OpEd by Dr. Devra Davis in International Business Times

“I can’t breathe.” Those dying words from George Floyd as he lay handcuffed and prone under the boots of a Minneapolis police officer have become a rallying call across the nation.

Other residents in Floyd’s region also have problems breathing every day. In a convergence of ongoing catastrophes, those living in North Minneapolis lack access to reliable medical care, good quality food, cleaner air and water and safer jobs. They also have the highest chances of dying from diabetes, asthma, hypertension and COVID-19.

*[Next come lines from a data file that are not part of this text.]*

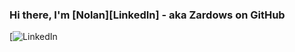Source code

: ### Hi there, I'm [Nolan][LinkedIn] - aka Zardows on GitHub

[![LinkedIn](https://www.linkedin.com/in/nolan-routel-985baa177/?locale=en_US)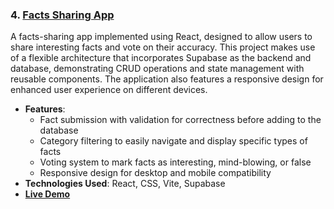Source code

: ### 4. [Facts Sharing App](./facts-app/README.md)

A facts-sharing app implemented using React, designed to allow users to share interesting facts and vote on their accuracy. This project makes use of a flexible architecture that incorporates Supabase as the backend and database, demonstrating CRUD operations and state management with reusable components. The application also features a responsive design for enhanced user experience on different devices.

- **Features**:
  - Fact submission with validation for correctness before adding to the database
  - Category filtering to easily navigate and display specific types of facts
  - Voting system to mark facts as interesting, mind-blowing, or false
  - Responsive design for desktop and mobile compatibility
- **Technologies Used**: React, CSS, Vite, Supabase
- **[Live Demo](https://facts-gnikolay.netlify.app)**
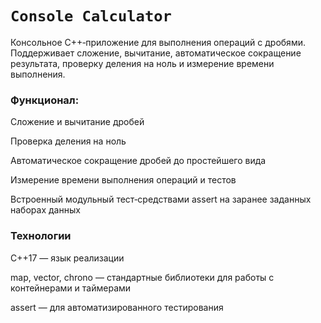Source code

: # **`Console Calculator`**

Консольное C++‑приложение для выполнения операций с дробями. Поддерживает сложение, вычитание, автоматическое сокращение результата, проверку деления на ноль и измерение времени выполнения.

### Функционал:

Сложение и вычитание дробей

Проверка деления на ноль

Автоматическое сокращение дробей до простейшего вида

Измерение времени выполнения операций и тестов

Встроенный модульный тест‑средствами assert на заранее заданных наборах данных


### Технологии

C++17 — язык реализации

map, vector, chrono — стандартные библиотеки для работы с контейнерами и таймерами

assert — для автоматизированного тестирования


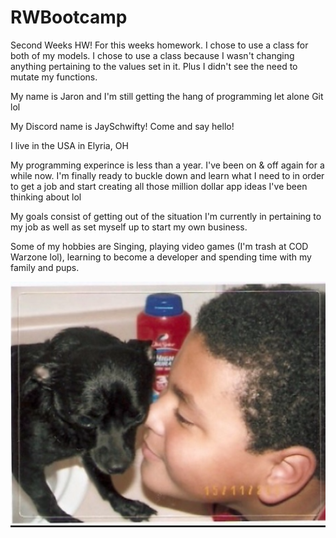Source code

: # RWBootcamp

Second Weeks HW! 
For this weeks homework. I chose to use a class for both of my models.
I chose to use a class because I wasn't changing anything pertaining to the 
values set in it. Plus I didn't see the need to mutate my functions. 



My name is Jaron and I'm still getting the hang of programming let alone Git lol

My Discord name is JaySchwifty! Come and say hello!

I live in the USA in Elyria, OH

My programming experince is less than a year. I've been on & off again for a while now. I'm finally ready to buckle down and learn what I need to in order to get a job and start creating all those million dollar app ideas I've been thinking about lol

My goals consist of getting out of the situation I'm currently in pertaining to my job as well as set myself up to start my own business.

Some of my hobbies are Singing, playing video games (I'm trash at COD Warzone lol), learning to become a developer and spending time with my family and pups.

![](pedro.png)
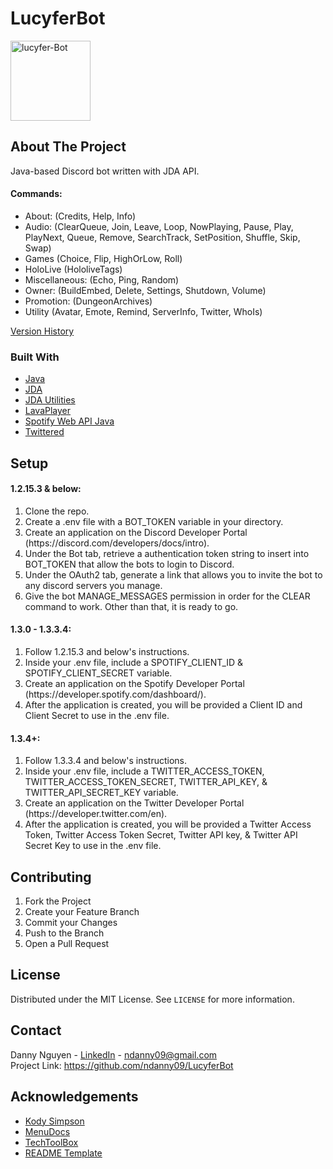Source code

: # LucyferBot

<img src="https://i.ibb.co/QNmmDqW/lucyfer-Bot.png" alt="lucyfer-Bot" width="128" height="128">

## About The Project

Java-based Discord bot written with JDA API.

#### Commands:

- About: (Credits, Help, Info)
- Audio: (ClearQueue, Join, Leave, Loop, NowPlaying, Pause, Play, PlayNext, Queue, Remove, SearchTrack, SetPosition,
  Shuffle, Skip, Swap)
- Games (Choice, Flip, HighOrLow, Roll)
- HoloLive (HololiveTags)
- Miscellaneous: (Echo, Ping, Random)
- Owner: (BuildEmbed, Delete, Settings, Shutdown, Volume)
- Promotion: (DungeonArchives)
- Utility (Avatar, Emote, Remind, ServerInfo, Twitter, WhoIs)

[Version History](https://ndanny09.github.io/lucyferbot.html)

### Built With

* [Java](https://www.java.com/en/)
* [JDA](https://github.com/DV8FromTheWorld/JDA)
* [JDA Utilities](https://github.com/JDA-Applications/JDA-Utilities)
* [LavaPlayer](https://github.com/sedmelluq/lavaplayer)
* [Spotify Web API Java](https://github.com/spotify-web-api-java/spotify-web-api-java)
* [Twittered](https://github.com/redouane59/twittered)

## Setup

#### 1.2.15.3 & below:

<ol>
  <li> Clone the repo. </li>
  <li> Create a .env file with a BOT_TOKEN variable in your directory. </li>
  <li> Create an application on the Discord Developer Portal (https://discord.com/developers/docs/intro). </li>
  <li> Under the Bot tab, retrieve a authentication token string to insert into BOT_TOKEN that allow the bots to login to Discord. </li>
  <li> Under the OAuth2 tab, generate a link that allows you to invite the bot to any discord servers you manage. </li>
  <li> Give the bot MANAGE_MESSAGES permission in order for the CLEAR command to work. Other than that, it is ready to go. </li>
</ol>

#### 1.3.0 - 1.3.3.4:

<ol>
  <li> Follow 1.2.15.3 and below's instructions.</li>
  <li> Inside your .env file, include a SPOTIFY_CLIENT_ID & SPOTIFY_CLIENT_SECRET variable.</li>
  <li> Create an application on the Spotify Developer Portal (https://developer.spotify.com/dashboard/). </li>
  <li> After the application is created, you will be provided a Client ID and Client Secret to use in the .env file. </li>
</ol>

#### 1.3.4+:

<ol>
  <li> Follow 1.3.3.4 and below's instructions.</li>
  <li> Inside your .env file, include a TWITTER_ACCESS_TOKEN, TWITTER_ACCESS_TOKEN_SECRET, TWITTER_API_KEY, & TWITTER_API_SECRET_KEY variable.</li>
  <li> Create an application on the Twitter Developer Portal (https://developer.twitter.com/en). </li>
  <li> After the application is created, you will be provided a Twitter Access Token, Twitter Access Token Secret, Twitter API key, & Twitter API Secret Key to use in the .env file. </li>
</ol>

## Contributing

<ol>
  <li> Fork the Project </li>
  <li> Create your Feature Branch  </li>
  <li> Commit your Changes  </li>
  <li> Push to the Branch  </li>
  <li> Open a Pull Request </li>
</ol>

## License

Distributed under the MIT License. See `LICENSE` for more information.

## Contact

Danny Nguyen - [LinkedIn](https://www.linkedin.com/in/ndanny09/) - ndanny09@gmail.com <br>
Project Link: https://github.com/ndanny09/LucyferBot

## Acknowledgements

* [Kody Simpson](https://www.youtube.com/c/KodySimpson)
* [MenuDocs](https://www.youtube.com/c/MenuDocs)
* [TechToolBox](https://www.youtube.com/c/TechToolboxOfficial)
* [README Template](https://github.com/othneildrew/Best-README-Template#prerequisites)
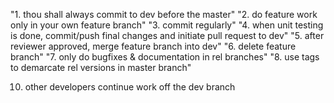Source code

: "1. thou shall always commit to dev before the master" 
"2. do feature work only in your own feature branch" 
"3. commit regularly" 
"4. when unit testing is done, commit/push final changes and initiate pull request to dev" 
"5. after reviewer approved, merge feature branch into dev" 
"6. delete feature branch" 
"7. only do bugfixes & documentation in rel branches" 
"8. use tags to demarcate rel versions in master branch" 

10. other developers continue work off the dev branch
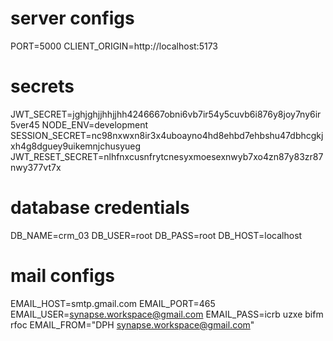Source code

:# server configs
PORT=5000
CLIENT_ORIGIN=http://localhost:5173

# secrets
JWT_SECRET=jghjghjjhhjjhh4246667obni6vb7ir54y5cuvb6i876y8joy7ny6ir5ver45
NODE_ENV=development
SESSION_SECRET=nc98nxwxn8ir3x4uboayno4hd8ehbd7ehbshu47dbhcgkjxh4g8dguey9uikemnjchusyueg
JWT_RESET_SECRET=nlhfnxcusnfrytcnesyxmoesexnwyb7xo4zn87y83zr87nwy377vt7x

# database credentials
DB_NAME=crm_03
DB_USER=root
DB_PASS=root
DB_HOST=localhost


# mail configs
EMAIL_HOST=smtp.gmail.com
EMAIL_PORT=465 
EMAIL_USER=synapse.workspace@gmail.com
EMAIL_PASS=icrb uzxe bifm rfoc
EMAIL_FROM="DPH <synapse.workspace@gmail.com>"
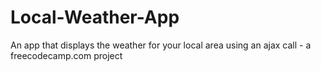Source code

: # Local-Weather-App
An app that displays the weather for your local area using an ajax call - a freecodecamp.com project
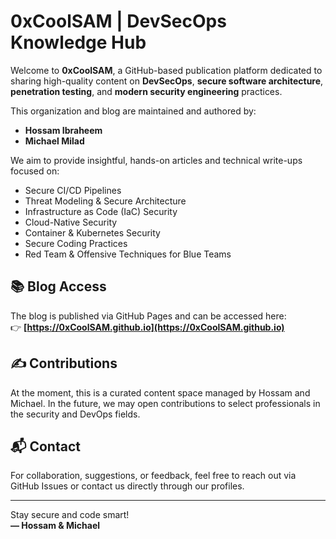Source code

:# 0xCoolSAM | DevSecOps Knowledge Hub

Welcome to **0xCoolSAM**, a GitHub-based publication platform dedicated to sharing high-quality content on **DevSecOps**, **secure software architecture**, **penetration testing**, and **modern security engineering** practices.

This organization and blog are maintained and authored by:

- **Hossam Ibraheem**
- **Michael Milad**

We aim to provide insightful, hands-on articles and technical write-ups focused on:
- Secure CI/CD Pipelines
- Threat Modeling & Secure Architecture
- Infrastructure as Code (IaC) Security
- Cloud-Native Security
- Container & Kubernetes Security
- Secure Coding Practices
- Red Team & Offensive Techniques for Blue Teams

## 📚 Blog Access

The blog is published via GitHub Pages and can be accessed here:  
👉 **[https://0xCoolSAM.github.io](https://0xCoolSAM.github.io)**

## ✍️ Contributions

At the moment, this is a curated content space managed by Hossam and Michael. In the future, we may open contributions to select professionals in the security and DevOps fields.

## 📬 Contact

For collaboration, suggestions, or feedback, feel free to reach out via GitHub Issues or contact us directly through our profiles.

---

Stay secure and code smart!  
**— Hossam & Michael**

In the early part of the 20th century, Minneapolis took the same strategy with blacks that England took with the Jews during the Renaissance by barring them from entry altogether. One covenant from 1923 promoting sales for the Nokomis development in the city’s now exclusive south shore said: “Premises shall not be sold, mortgaged, or leased to or occupied by any person or persons other than members of the Caucasian race.”  More than 20,000 such deed restrictions by race have been unearthed by urban historians for this city alone.

Four centuries of slavery and more recent policies of redlining that brought Jim Crow well into the North leave us with a deeply troubling legacy.  While video captured this sickening display of racial injustice to Floyd, no video chronicles the thousands that lose their lives every year just because they live near metal recycling plants, antiquated industrial mills or other dangerous sources of pollution.  Wired reported recently that the upper midwest has been especially inhospitable:  ultra-fine particulate air pollution shortens the lives of 2,000 each year in the Minneapolis region.

Each death is a loss. Each its own tragedy. But, when looked at together, these deaths leave patterns that tell important stories.